Sir William D'Avenant (1606-68) briefly attended Lincoln College, Oxford, and attached himself for a short while to the ageing Fulke Greville, in whose service he learned the court manners that stood him well for the remainder of his life. He evidently liked to imagine himself the natural son of Shakespeare. Richard Flecknoe, in Sir William D'avenant's Voyage to the Other World…(1668), represents him arriving in Elysium, and being amazed

to find never a Poet there, Antient nor Modern, whom in some sort or other he had not disoblig'd by his discommendations, as Homer, Virgil, Tasso, Spencer, and especially Ben. Johnson… Nay, even Shakespear, whom he thought to have found his greatest Friend…
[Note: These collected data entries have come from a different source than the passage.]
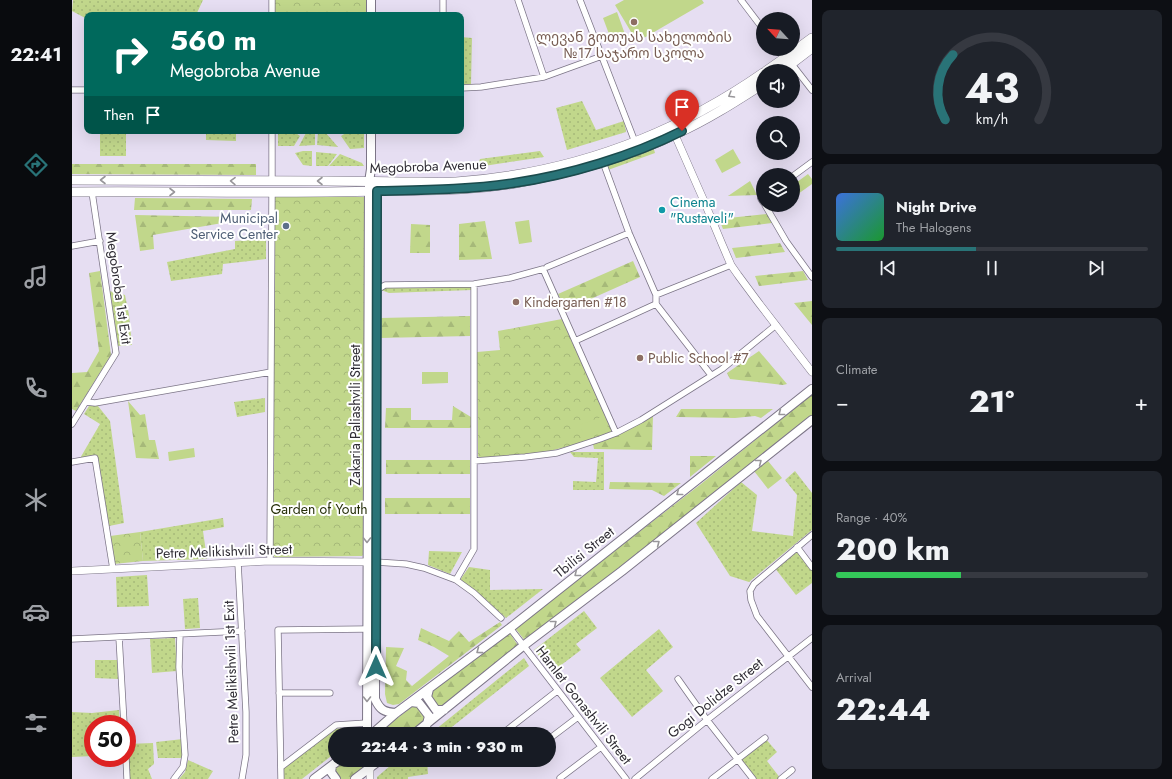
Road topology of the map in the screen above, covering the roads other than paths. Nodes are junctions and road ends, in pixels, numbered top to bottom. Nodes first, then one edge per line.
1 (272, 0) edge
2 (371, 0) edge
3 (443, 0) edge
4 (518, 0) edge
5 (580, 0) edge
6 (741, 0) edge
7 (272, 12) edge
8 (371, 12) edge
9 (443, 12) edge
10 (756, 20) edge
11 (812, 38) edge
12 (812, 48) edge
13 (602, 56) junction
14 (785, 56) edge
15 (789, 61) junction
16 (782, 64) edge
17 (787, 64) edge
18 (544, 78) junction
19 (756, 78) edge
20 (464, 88) edge
21 (756, 88) edge
22 (72, 90) edge
23 (84, 90) edge
24 (812, 90) edge
25 (272, 134) edge
26 (371, 134) edge
27 (675, 135) junction
28 (636, 142) junction
29 (603, 162) junction
30 (812, 162) edge
31 (800, 171) edge
32 (72, 180) edge
33 (272, 181) junction
34 (373, 182) junction
35 (72, 192) edge
36 (92, 192) junction
37 (272, 192) junction
38 (373, 192) junction
39 (769, 212) edge
40 (629, 233) junction
41 (100, 241) junction
42 (72, 246) edge
43 (731, 264) junction
44 (547, 267) dead end
45 (812, 277) edge
46 (474, 284) junction
47 (377, 290) junction
48 (656, 295) junction
49 (656, 304) junction
50 (776, 325) junction
51 (575, 341) junction
52 (271, 372) junction
53 (812, 372) edge
54 (368, 375) junction
55 (376, 375) junction
56 (711, 375) junction
57 (812, 389) edge
58 (86, 402) junction
59 (74, 415) edge
60 (812, 420) edge
61 (72, 424) edge
62 (616, 432) junction
63 (474, 460) junction
64 (72, 462) edge
65 (812, 535) edge
66 (797, 547) junction
67 (270, 561) junction
68 (367, 562) junction
69 (376, 562) junction
70 (238, 563) junction
71 (812, 567) edge
72 (114, 569) junction
73 (72, 571) edge
74 (456, 580) junction
75 (501, 618) dead end
76 (510, 628) junction
77 (367, 629) junction
78 (242, 631) junction
79 (180, 634) junction
80 (119, 637) junction
81 (812, 638) edge
82 (72, 639) edge
83 (523, 646) junction
84 (788, 656) junction
85 (678, 679) dead end
86 (812, 687) edge
87 (429, 689) junction
88 (557, 691) junction
89 (280, 693) junction
90 (330, 693) dead end
91 (411, 702) junction
92 (444, 710) junction
93 (396, 713) junction
94 (123, 715) edge
95 (578, 717) junction
96 (707, 720) junction
97 (367, 723) junction
98 (427, 724) junction
99 (367, 727) edge
100 (380, 727) edge
101 (423, 727) edge
102 (511, 727) edge
103 (556, 734) edge
104 (764, 738) dead end
105 (601, 747) junction
106 (738, 759) junction
107 (126, 767) edge
108 (281, 767) junction
109 (331, 767) edge
110 (332, 767) edge
111 (370, 767) joint
112 (792, 770) dead end
113 (320, 778) edge
114 (560, 778) edge
115 (127, 779) edge
116 (174, 779) edge
117 (242, 779) edge
118 (281, 779) edge
119 (336, 779) edge
120 (355, 779) edge
121 (370, 779) edge
122 (626, 779) edge
123 (635, 779) edge
124 (712, 779) edge
125 (753, 779) edge
126 (781, 779) edge

1 - 7 street
2 - 8 main road
3 - 9 street
4 - 18 street
5 - 13 street
6 - 10 street
11 - 15 main road
12 - 15 main road
13 - 18 street
13 - 28 street
14 - 15 street
15 - 16 main road
15 - 17 main road
15 - 24 street
18 - 20 street
19 -> 28 main road, Megobroba Avenue
21 - 27 main road, Megobroba Avenue
22 - 23 street
25 - 33 street
26 - 34 main road
27 - 29 main road, Megobroba Avenue
27 - 43 street
28 - 34 main road, Megobroba Avenue
29 - 38 main road, Megobroba Avenue
29 - 40 street
30 - 31 street
33 -> 32 main road, Megobroba Avenue
34 -> 33 main road, Megobroba Avenue
34 - 38 main road
35 - 36 main road, Megobroba Avenue
36 -> 37 main road, Megobroba Avenue
36 - 41 street, Megobroba 1st Exit
37 - 38 main road, Megobroba Avenue
37 - 52 street
38 - 47 main road, Zakaria Paliashvili Street
38 - 54 main road, Zakaria Paliashvili Street
39 - 45 street
40 - 44 street
40 - 48 street
41 - 42 street
41 - 58 street, Megobroba 1st Exit
43 - 48 street
43 - 50 street
46 - 47 street
46 - 51 street
46 - 63 street
47 - 55 main road, Zakaria Paliashvili Street
48 - 49 street
49 - 51 street
49 - 56 street
50 - 53 street
50 - 56 street
51 - 62 street
52 - 58 street
52 - 67 street
54 - 55 main road
54 -> 68 main road, Zakaria Paliashvili Street
55 - 69 main road, Zakaria Paliashvili Street
56 - 62 street
57 -> 76 main road, Tbilisi Street
58 - 59 street, Megobroba 1st Exit
59 - 61 street, Megobroba 1st Exit
83 -> 60 main road
62 - 63 street
63 - 74 street
64 - 72 street
65 - 66 street
66 - 71 street
66 - 84 street
67 - 68 street, Petre Melikishvili Street
67 - 70 street, Petre Melikishvili Street
68 - 69 street, Petre Melikishvili Street
68 - 77 main road, Zakaria Paliashvili Street
69 - 74 street
69 - 93 main road, Zakaria Paliashvili Street
70 - 72 street, Petre Melikishvili Street
70 - 78 street, Petre Melikishvili 1st Exit
72 - 73 street, Petre Melikishvili Street
74 - 75 street
76 - 83 street, Hamlet Gonashvili Street
76 -> 87 main road, Tbilisi Street
77 - 89 street
77 -> 97 main road, Zakaria Paliashvili Street
78 - 79 street
78 - 117 street, Petre Melikishvili 1st Exit
79 - 80 street
79 - 116 street
80 - 82 street
80 - 94 street
81 - 84 street, Gogi Dolidze Street
83 - 88 street, Hamlet Gonashvili Street
83 - 92 main road
84 - 86 street
84 - 96 street, Gogi Dolidze Street
85 - 96 street
87 - 91 main road, Tbilisi Street
87 - 92 main road
88 - 95 street, Hamlet Gonashvili Street
88 - 102 street
89 - 90 street
89 - 108 street
91 - 93 main road, Tbilisi Street
91 - 98 main road
92 - 98 main road
93 - 100 main road, Tbilisi Street
95 - 103 street
95 - 105 street, Hamlet Gonashvili Street
96 - 106 street
96 - 123 street, Gogi Dolidze Street
97 - 99 main road, Zakaria Paliashvili Street
97 - 108 street
98 - 101 main road
104 - 106 street
105 - 114 street
105 - 122 street, Hamlet Gonashvili Street
106 - 124 street
106 - 125 street
107 - 115 street
108 - 118 street
109 - 113 main road
110 - 119 main road
111 - 120 main road
111 - 121 street
112 - 126 street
His 'discommendation' of Spenser is not remarkable for special insight, but H.E. Cory [in The Critics of Edmund Spenser, Univ. of California Publications in Modern Philology, II (1911), 104], rather untypically, forgives D'Avenant his reservations.

From A Discourse upon Gondibert…(1650), pp. 11-13; repr. J.E. Spingarn, Critical Essays of the Seventeenth Century (Oxford, 1908-9), II. 5-6:

Spencer may stand here as the last of this short File of Heroick Poets; Men, whose intellectuals were of so great a making, (though some have thought them lyable to those few censures we have mention'd) as perhaps they will in worthy memory out-last even Makers of Laws, and Founders of Empire, and all but such as must therefore live equally with them, because they have recorded their Names; and consequently with their own hands led them to the Temple of Fame. And since we have dar'd to remember those exceptions which the Curious have against them; it will not be expected I should forget what is objected against Spencer; whose obsolete language we are constrained to mention, though it be grown the most vulgar accusation that is lay'd to his charge.